**The problem:**
Extract every line of the items below that contains the string "างงาน", treating uppercase and lowercase as distinct.

**Records supplied:**
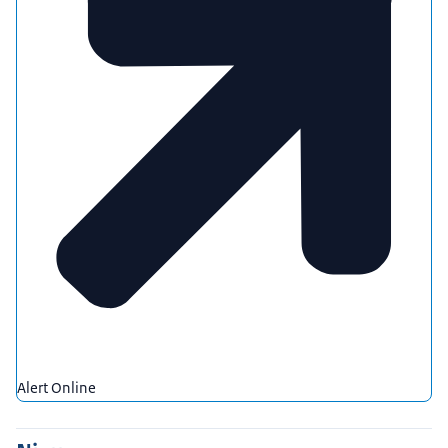
Alert Online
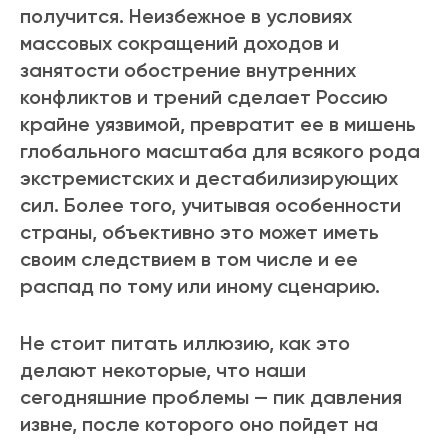
получится. Неизбежное в условиях
массовых сокращений доходов и
занятости обострение внутренних
конфликтов и трений сделает Россию
крайне уязвимой, превратит ее в мишень
глобального масштаба для всякого рода
экстремистских и дестабилизирующих
сил. Более того, учитывая особенности
страны, объективно это может иметь
своим следствием в том числе и ее
распад по тому или иному сценарию.
Не стоит питать иллюзию, как это
делают некоторые, что наши
сегодняшние проблемы — пик давления
извне, после которого оно пойдет на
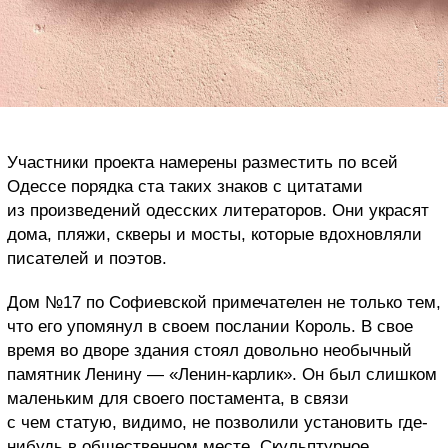
Участники проекта намерены разместить по всей
Одессе порядка ста таких знаков с цитатами
из произведений одесских литераторов. Они украсят
дома, пляжи, скверы и мосты, которые вдохновляли
писателей и поэтов.
Дом №17 по Софиевской примечателен не только тем,
что его упомянул в своем послании Король. В свое
время во дворе здания стоял довольно необычный
памятник Ленину — «Ленин-карлик». Он был слишком
маленьким для своего постамента, в связи
с чем статую, видимо, не позволили установить где-
нибудь в общественном месте. Скульптурное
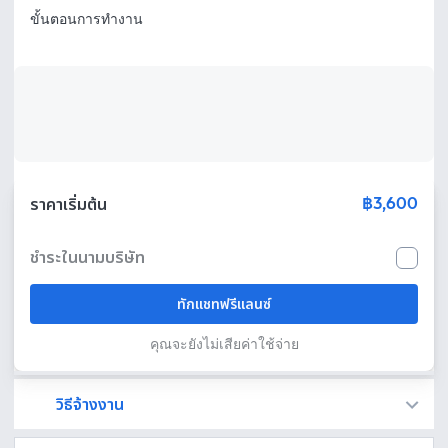
฿3,600
ราคาเริ่มต้น
ชำระในนามบริษัท
ทักแชทฟรีแลนซ์
คุณจะยังไม่เสียค่าใช้จ่าย
วิธีจ้างงาน
Fastwork เป็นตัวกลางถือเงินของคุณ เพื่อความปลอดภัย และฟรีแลนซ์จะได้รับเงิน หลังจากผู้ว่าจ้างจะกดอนุมัติงานแล้วเท่านั้น!
ทักแชทเพื่อคุยรายละเอียดและบรีฟงานกับฟรีแลนซ์ได้ทันทีโดยไม่มีค่าใช้จ่าย
ตกลงจ้างงาน โดยขอใบเสนอราคากับฟรีแลนซ์ ตรวจสอบรายละเอียดและชำระเงินได้ทันที
เมื่อฟรีแลนซ์ทำงานตามข้อตกลงและส่งงานขั้น สุดท้ายแล้ว ผู้จ้างสามารถตรวจสอบ ขอแก้ไขหรืออนุมัติได้ตามข้อตกลง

**Answer space:**
วิธีจ้างงาน
ตกลงจ้างงาน โดยขอใบเสนอราคากับฟรีแลนซ์ ตรวจสอบรายละเอียดและชำระเงินได้ทันที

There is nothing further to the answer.